Саймон не мог точно назвать средний возраст обитателей «Вишневого дерева», но этому жильцу впору было удерживать толпу в супермаркете, а не то что стремянку. Прайс был, можно сказать, в полном расцвете сил, будто возраст только туже натянул его жилы, вместо того чтобы их расслабить.
– Не смотрите с таким обеспокоенным видом, Саймон, – улыбнулся Прайс. – Я еще не готов для живодерни.
Целая вереница «нет-нет» вылетела изо рта Саймона легким хороводом.
– Оскар Сван стал олимпийским призером, когда ему было уже за семьдесят, – затараторил он. – А Фауджа Сингх пробежал Лондонский марафон в девяносто два года. История знает массу людей, добившихся больших свершений в преклонном возрасте.
Прайс приподнял стремянку и отодвинул ее от водосточного желоба.
– Как интересно, Саймон! Расскажите еще!
И Саймон охотно рассказал.
Флоренс
Видно было, что Элси считает мое предложение нелепым, но она все равно согласилась. Это одно из лучших качеств Элси.
– Хорошо, я пойду с тобой. Для чего еще существуют подруги.
– И ты не будешь спорить?
– Иногда проще согласиться, – вздохнула она. – Иначе остаток дня придется слушать твои уговоры.
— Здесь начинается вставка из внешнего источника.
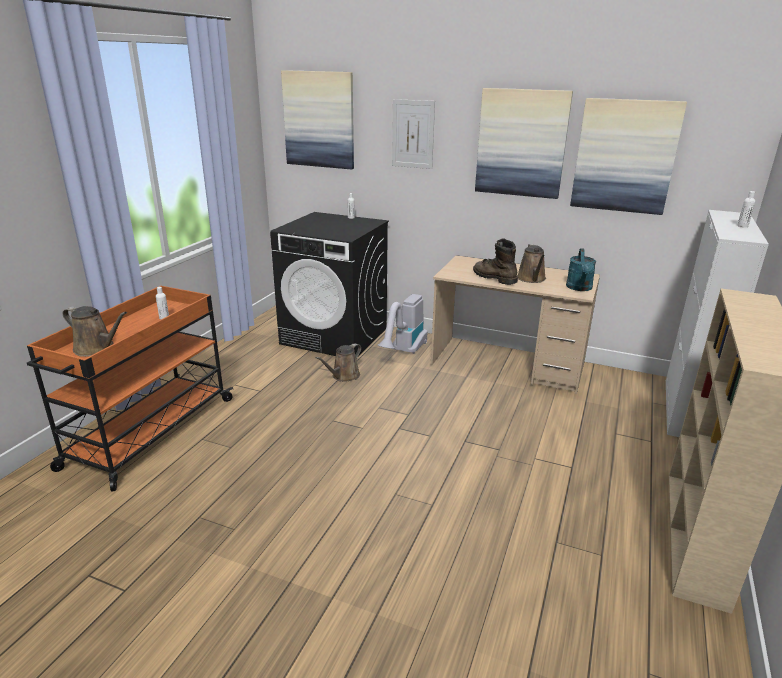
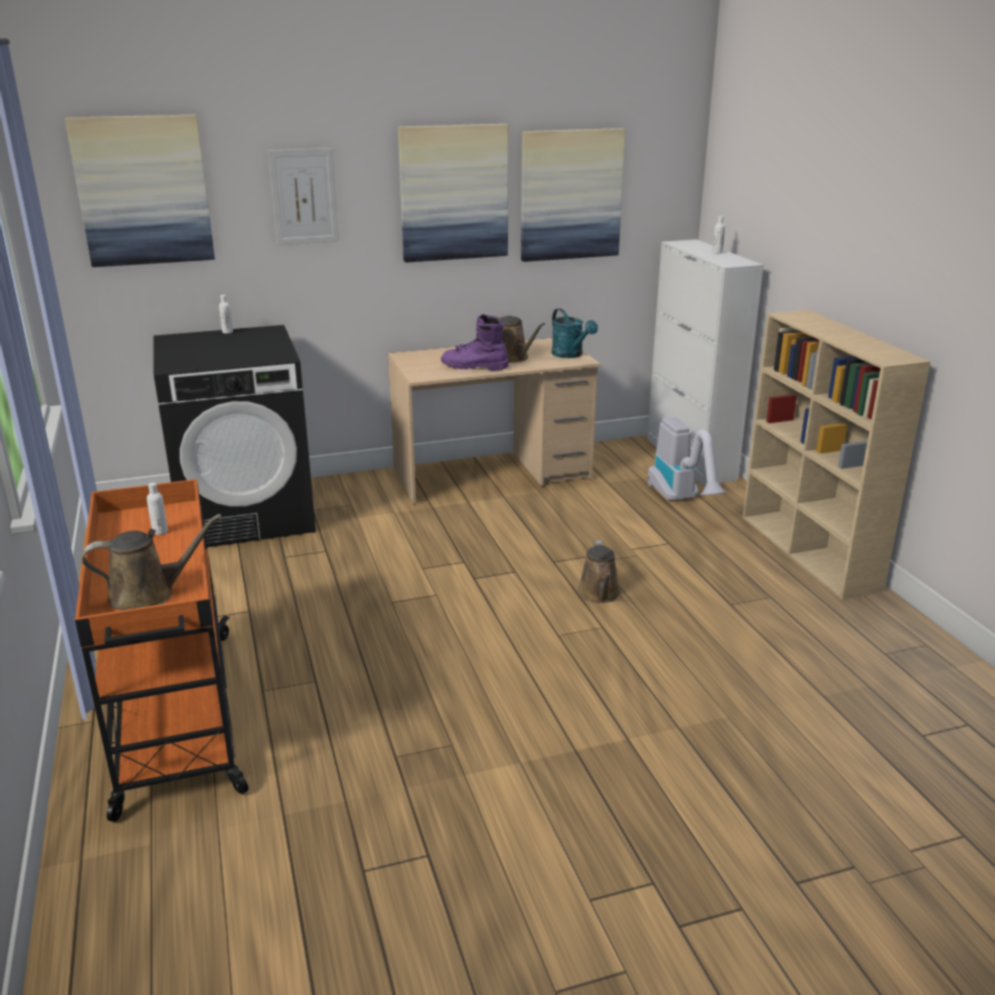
camera: 40 degrees left, 0 degrees up
brown watering can [316,343,361,382] -> brown watering can moved to [578,540,621,603]
vacuum cleaner [377,294,428,354] -> vacuum cleaner moved to [648,417,726,501]
brown boot [473,238,518,285] -> purple boot [441,314,509,371]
Я предложила сарай для садового инвентаря. Если мы засядем в сарайчике, он обязательно рано или поздно пройдет мимо, и Элси сама увидит. Я хотела доказать, что у меня не галлюцинации и я не потеряла рассудок.
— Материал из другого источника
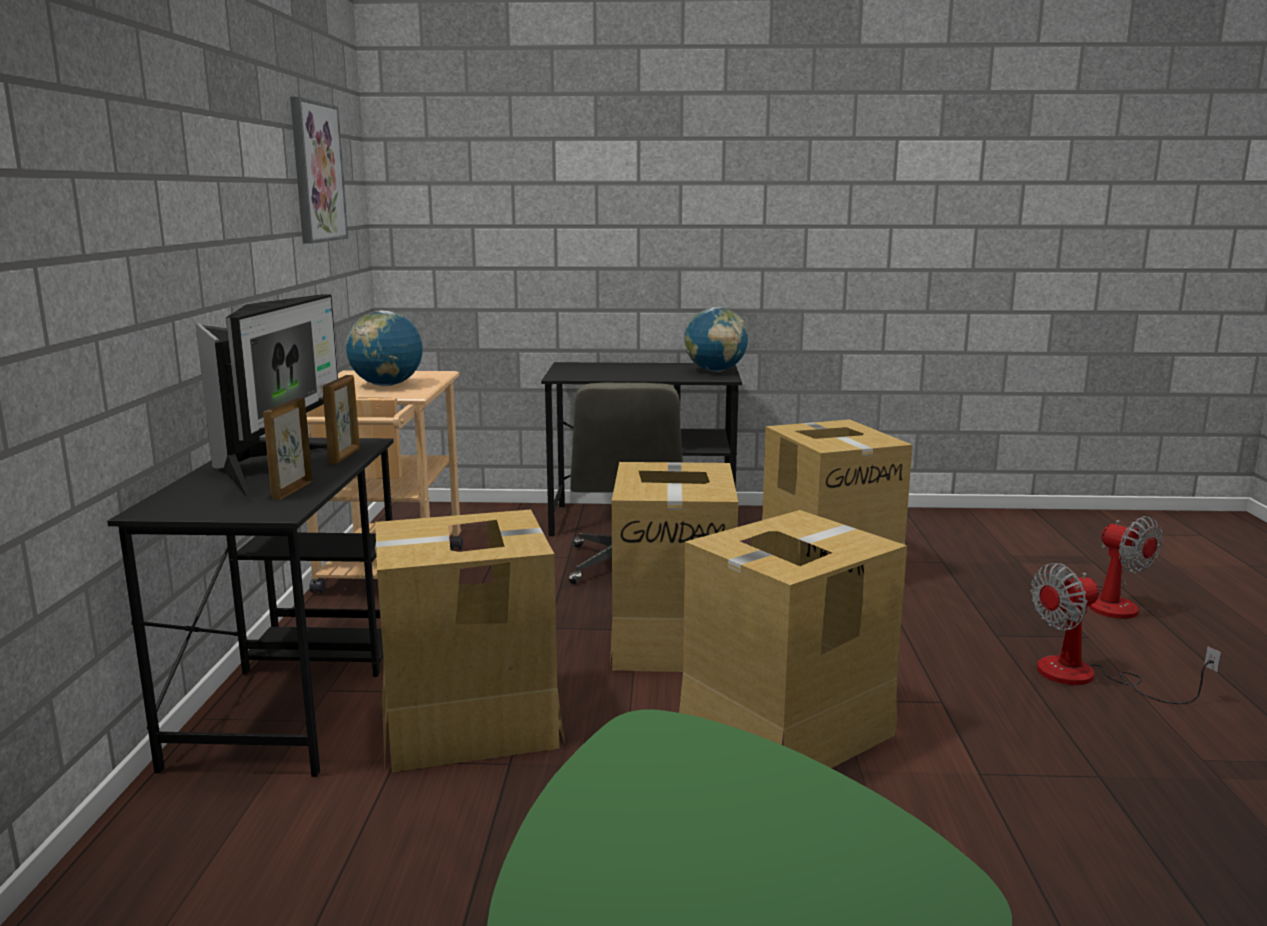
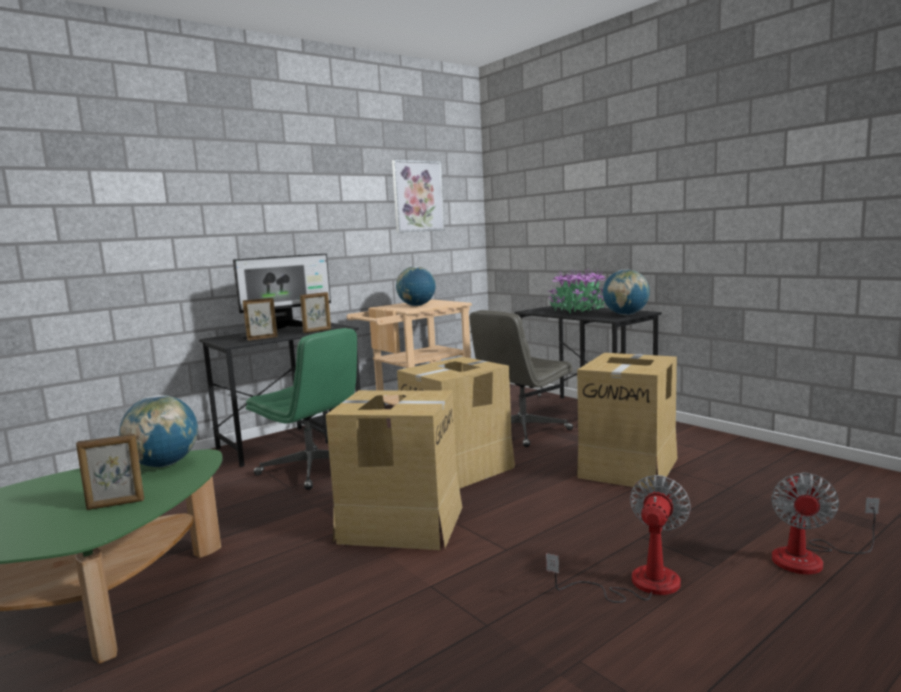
camera: 50 degrees right, 5 degrees down
cardboard box [375,509,565,772] -> green office chair [246,328,357,490]
fan [1031,563,1221,704] -> fan turned 90 degrees clockwise [546,475,691,603]
none -> picture frame [76,434,144,510]
none -> globe [119,395,198,467]
none -> potted plant [548,269,606,314]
– Знаю я, что ты не теряла рассудок, – заверила меня Элси.
Я сама в этом уверена не была. Удивительно, кстати, глупое выражение: можно подумать, это твоя собственная вина, будто по небрежности или рассеянности оставил разум неизвестно где, как ключи от дома, любимого джек-рассела или даже мужа. Впрочем, от слов «потерять рассудок» в душе начинает теплиться робкая надежда, потому что в них кроется намек на возможность, пусть и призрачную, снова его отыскать.
В сарае пахло креозотом. Креозотом и землей. Мы удивились, что сарай не заперт, но «Вишневое дерево» живет, как в 50-х, когда нигде ничего не запиралось и никому в голову не приходило что-нибудь красть. А еще в сарае было темно. Внутрь просачивался слабый свет, но углы оставались темными. У задней стены были полки, уставленные всевозможными бутылками и банками, многие из которых, как я заподозрила, содержали не то, что написано на этикетках. Под полками выставлены в ряд садовые инструменты, отбрасывавшие причудливые тени. Всех не перечислю, но там точно была огромная лопата, на которой еще оставались налипшие комья земли. Элси начала приставать, как называется каждый из них: по ее словам, она старается поупражнять мой мозг при любой возможности. Я отрезала, что мой мозг не в настроении для упражнений и если ей хочется узнать про инструменты, пусть сама и выясняет, а я пока разложу для нас пару старых садовых стульев. И я принялась за дело, но увидела, что они небезопасны. Однако Элси заверила, что все будет в порядке, если сидеть спокойно и не ерзать. Замерев на перепревшем брезенте, мы уставились в окошко, грязное от следов прошлогодних садовых работ.